I didn’t bother correcting him when he mentioned that we were married for 12 years. After all, it had been 35 years since we met and fell in love. I didn’t feel the need to make him wrong for being off by a year.
Here we were together again. My children’s father and I had flown from Nebraska to New York to celebrate our firstborn’s completion of grad school at NYU. Benjamin had gently negotiated that his brother and I would arrive a few days prior to the ceremony, his father staying a few days after.
In the middle were three days of our former family of four together again. In these 72 hours I saw how much I didn’t know.
I didn’t know how joyful it could feel to treat your ex to a ticket to his first Broadway show. I bought tickets for four great seats. I thought myself generous until I realized that cost was less than a single payment of child support that this responsible man faithfully paid to me on time each month for ten years.
I didn’t know how awkward it would feel to have all of us listening to the lines from the actors on stage portraying a dysfunctional family speak as though they had lived in our very own home. They sang and danced to the universality of the challenges of being a family, and each of us understood from our own perspective.
I didn’t know that bitterness can linger for decades, with its foul taste capable of spoiling the moment with an offhand remark.
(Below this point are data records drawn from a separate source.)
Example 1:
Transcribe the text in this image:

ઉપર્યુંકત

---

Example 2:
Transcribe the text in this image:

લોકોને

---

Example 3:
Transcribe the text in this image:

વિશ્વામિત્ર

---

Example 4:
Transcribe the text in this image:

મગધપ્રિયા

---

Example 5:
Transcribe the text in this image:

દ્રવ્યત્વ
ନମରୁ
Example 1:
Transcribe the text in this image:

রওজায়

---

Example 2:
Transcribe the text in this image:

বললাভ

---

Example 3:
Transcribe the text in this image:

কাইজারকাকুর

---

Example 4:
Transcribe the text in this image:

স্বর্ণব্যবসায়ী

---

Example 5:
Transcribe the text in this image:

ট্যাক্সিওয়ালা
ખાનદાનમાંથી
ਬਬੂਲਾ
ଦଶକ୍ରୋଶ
I didn’t know that my own judgments about the marriage had mostly mellowed into a mildly pleasant bittersweet.
I didn’t know that it was possible for us all to have a good laugh over my former husband having no idea when my birthday was while each year I secretly try to ensure that our children remember his.
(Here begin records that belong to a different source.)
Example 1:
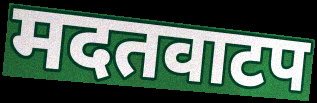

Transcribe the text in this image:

मदतवाटप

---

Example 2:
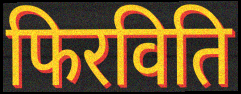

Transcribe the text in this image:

फिरविति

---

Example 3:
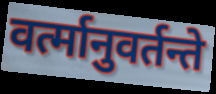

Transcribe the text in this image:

वर्त्मानुवर्तन्ते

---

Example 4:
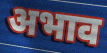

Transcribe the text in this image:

अभाव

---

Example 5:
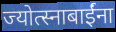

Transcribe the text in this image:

ज्योत्स्नाबाईंना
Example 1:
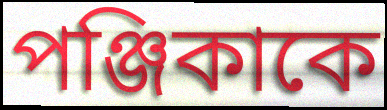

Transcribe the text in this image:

পঞ্জিকাকে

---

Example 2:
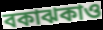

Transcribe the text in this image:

বকাঝকাও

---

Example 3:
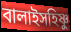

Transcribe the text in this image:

বালাইসহিষ্ণু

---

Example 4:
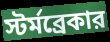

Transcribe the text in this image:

স্টর্মব্রেকার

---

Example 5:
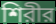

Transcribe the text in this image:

শিরীর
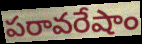
పరావరేషాం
I didn’t know that comments about my career which once would have sent me into a downward spiral of defensiveness would now float by me like slow moving summer cloud as we all sat perusing the menu at a Brooklyn café.
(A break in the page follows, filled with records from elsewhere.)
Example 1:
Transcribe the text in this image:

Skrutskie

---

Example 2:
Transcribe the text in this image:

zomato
The giant purple banner of New York University hung on the stage at the Lincoln Center. As we rose to the familiar melody of Pomp and Circumstance, so did the lump in my throat. Hundreds of family and friends searched for their loved one. But the only person who could share the meaning of this moment with me was the man who had been there for Montessori, for middle school, and for making of countless shared memories of being two people lucky enough to be the proud parents of the graduate.
I didn’t know when we divorced over 20 years ago how much it would mean to have another human share a lifetime of loving my children, whether any of us are together or apart.